How to reduce AWS cost using machine learning driven DynamoDB provisioning


Amazon DynamoDB is a fully managed NoSQL database service that provides extremely fast and predictable performance with seamless scalability. There is no minimum fee, and customers pay a flat, hourly rate based on the provisioned capacity. For example, for US East region, it costs $0.00065/hour for one Write Capacity Unit, and $0.00013/hour for one Read Capacity Unit. See Amazon DynamoDB Pricing for more details. Therefore, provisioned throughput capacity optimization in Amazon DynamoDB is of great importance to the customers as it determines the total cost of the database service.

Provisioned throughput capacity optimization can be classified into two categories. The first focuses on the design of application and tables to achieve optimal usage of a table’s provisioned throughput. See “Guidelines for Working with Tables” for more details. The second one focuses on adjusting the provisioned throughput capacity based on how much the customer needs. Because customers pay for how much they provision, not how much they consume, one can easily waste a lot of money if the provisioned capacity is underutilized.

This blog falls into the second category. Next, we present how FittedCloud uses machine learning driven approach to optimize provisioned throughput capacity.

Machine learning driven Provisioned Throughput Optimization

There are two challenges in provisioned throughput optimization: 1) accurate prediction of consumed capacity, 2) adjusting the provisioned capacity in a timely manner. While it is possible for someone to monitor the consumed capacity from a few tables and adjust the provisioned capacity accordingly, this solution is not scalable.
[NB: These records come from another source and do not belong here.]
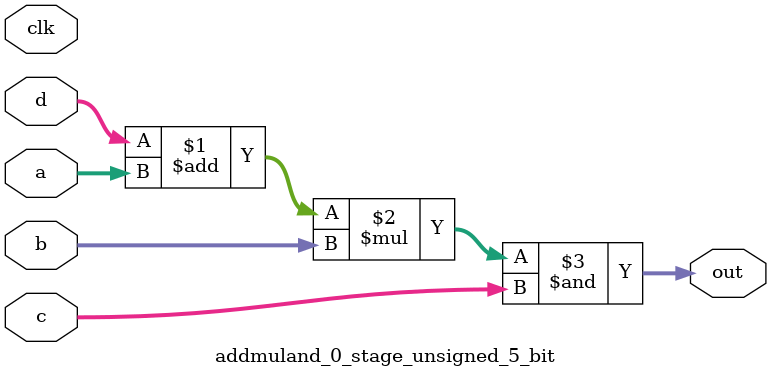
<source format=sv>
(* use_dsp = "yes" *) module addmuland_0_stage_unsigned_5_bit(
	input  [4:0] a,
	input  [4:0] b,
	input  [4:0] c,
	input  [4:0] d,
	output [4:0] out,
	input clk);

	assign out = ((d + a) * b) & c;
endmodule

</source>
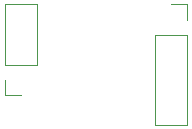
<source format=gbr>
%TF.GenerationSoftware,KiCad,Pcbnew,7.0.1*%
%TF.CreationDate,2023-04-17T09:12:49+12:00*%
%TF.ProjectId,ICM-20948-breakout,49434d2d-3230-4393-9438-2d627265616b,rev?*%
%TF.SameCoordinates,Original*%
%TF.FileFunction,Legend,Bot*%
%TF.FilePolarity,Positive*%
%FSLAX46Y46*%
G04 Gerber Fmt 4.6, Leading zero omitted, Abs format (unit mm)*
G04 Created by KiCad (PCBNEW 7.0.1) date 2023-04-17 09:12:49*
%MOMM*%
%LPD*%
G01*
G04 APERTURE LIST*
%ADD10C,0.120000*%
G04 APERTURE END LIST*
D10*
%TO.C,J2*%
X142630000Y-71310000D02*
X145290000Y-71310000D01*
X142630000Y-76450000D02*
X142630000Y-71310000D01*
X142630000Y-76450000D02*
X145290000Y-76450000D01*
X142630000Y-77720000D02*
X142630000Y-79050000D01*
X142630000Y-79050000D02*
X143960000Y-79050000D01*
X145290000Y-76450000D02*
X145290000Y-71310000D01*
%TO.C,J1*%
X155330000Y-73910000D02*
X155330000Y-81590000D01*
X157990000Y-71310000D02*
X156660000Y-71310000D01*
X157990000Y-72640000D02*
X157990000Y-71310000D01*
X157990000Y-73910000D02*
X155330000Y-73910000D01*
X157990000Y-73910000D02*
X157990000Y-81590000D01*
X157990000Y-81590000D02*
X155330000Y-81590000D01*
%TD*%
M02*

</source>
One can easily lose track of the consumed capacity when DynamoDB scales up, and therefore adds up unnecessary cost.

FittedCloud uses a machine learning/data-driven approach to solve the problem. It consists of two major parts:

  • Prediction of consumed capacity
  • Optimization of provisioned capacity

The first part, prediction of consumed capacity, focuses on accurately predicting consumed read/write capacity from historical data. We use machine learning based on a time series model to learn patterns from historical consumed capacity, and predict the next consumed capacity, which tells us how much we need to provision.
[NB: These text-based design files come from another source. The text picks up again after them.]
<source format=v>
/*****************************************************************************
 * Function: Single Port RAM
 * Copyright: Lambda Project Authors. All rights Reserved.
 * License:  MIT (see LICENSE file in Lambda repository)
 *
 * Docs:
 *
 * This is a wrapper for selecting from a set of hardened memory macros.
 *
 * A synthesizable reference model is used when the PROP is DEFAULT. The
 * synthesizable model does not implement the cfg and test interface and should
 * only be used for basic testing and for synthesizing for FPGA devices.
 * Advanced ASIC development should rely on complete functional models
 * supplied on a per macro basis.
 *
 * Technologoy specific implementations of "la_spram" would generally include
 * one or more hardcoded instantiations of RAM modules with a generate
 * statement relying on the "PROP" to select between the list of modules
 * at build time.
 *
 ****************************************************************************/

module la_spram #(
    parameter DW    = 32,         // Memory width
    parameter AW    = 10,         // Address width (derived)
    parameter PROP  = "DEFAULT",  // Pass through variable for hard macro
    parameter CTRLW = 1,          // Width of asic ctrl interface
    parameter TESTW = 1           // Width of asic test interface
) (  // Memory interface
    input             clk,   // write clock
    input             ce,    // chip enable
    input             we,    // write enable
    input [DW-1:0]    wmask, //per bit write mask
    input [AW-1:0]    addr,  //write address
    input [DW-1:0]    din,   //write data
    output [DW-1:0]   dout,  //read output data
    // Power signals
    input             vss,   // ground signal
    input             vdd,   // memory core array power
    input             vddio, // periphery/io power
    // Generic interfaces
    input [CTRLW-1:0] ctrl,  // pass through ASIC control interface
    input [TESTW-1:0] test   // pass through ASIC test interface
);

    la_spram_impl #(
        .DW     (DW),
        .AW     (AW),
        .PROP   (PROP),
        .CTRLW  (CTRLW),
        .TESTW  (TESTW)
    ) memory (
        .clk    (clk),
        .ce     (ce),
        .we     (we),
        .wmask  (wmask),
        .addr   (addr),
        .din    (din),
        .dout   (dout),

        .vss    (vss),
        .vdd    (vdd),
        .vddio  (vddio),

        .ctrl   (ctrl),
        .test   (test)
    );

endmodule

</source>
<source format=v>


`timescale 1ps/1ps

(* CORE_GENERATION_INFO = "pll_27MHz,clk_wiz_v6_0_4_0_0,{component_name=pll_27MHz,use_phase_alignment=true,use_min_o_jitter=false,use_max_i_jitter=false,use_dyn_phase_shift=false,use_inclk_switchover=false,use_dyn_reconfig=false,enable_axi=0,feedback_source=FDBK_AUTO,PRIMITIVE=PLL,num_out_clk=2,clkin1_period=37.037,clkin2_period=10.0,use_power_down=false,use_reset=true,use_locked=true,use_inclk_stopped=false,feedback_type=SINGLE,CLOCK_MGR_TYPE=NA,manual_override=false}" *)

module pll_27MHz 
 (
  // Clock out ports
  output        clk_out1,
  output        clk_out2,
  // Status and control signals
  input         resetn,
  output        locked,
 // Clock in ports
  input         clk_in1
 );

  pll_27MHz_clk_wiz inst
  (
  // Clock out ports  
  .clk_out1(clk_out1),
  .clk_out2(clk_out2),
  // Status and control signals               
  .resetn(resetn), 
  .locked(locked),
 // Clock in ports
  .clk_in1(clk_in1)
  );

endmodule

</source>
Once we have the predicted consumed capacity, the next challenge is to determine when to decrease the provisioned capacity. This is because Amazon only allows the customer to decrease the read or write provisioned capacity no more than 4 times per table in a single UTC calendar day, while there is no limit on the number of times to increase the provisioned capacity. See Limits in DynamoDB for more details. This becomes an optimization problem as we need to carefully determine when to decrease the provisioned capacity to minimize the total cost. There are two conditions we need to consider: 1) the limit on the maximum number of decreases, 2) write capacity unit is 5 times more expensive than read capacity unit. We have developed a greedy algorithm to solve this optimization problem by finding the best times to decrease the provisioned capacity given the above two conditions.

An example is shown below. We can see that the machine learning module can accurately predict the capacity. Note that because of the limit, we can only decrease the provisioned capacity at the times which will minimize the total cost.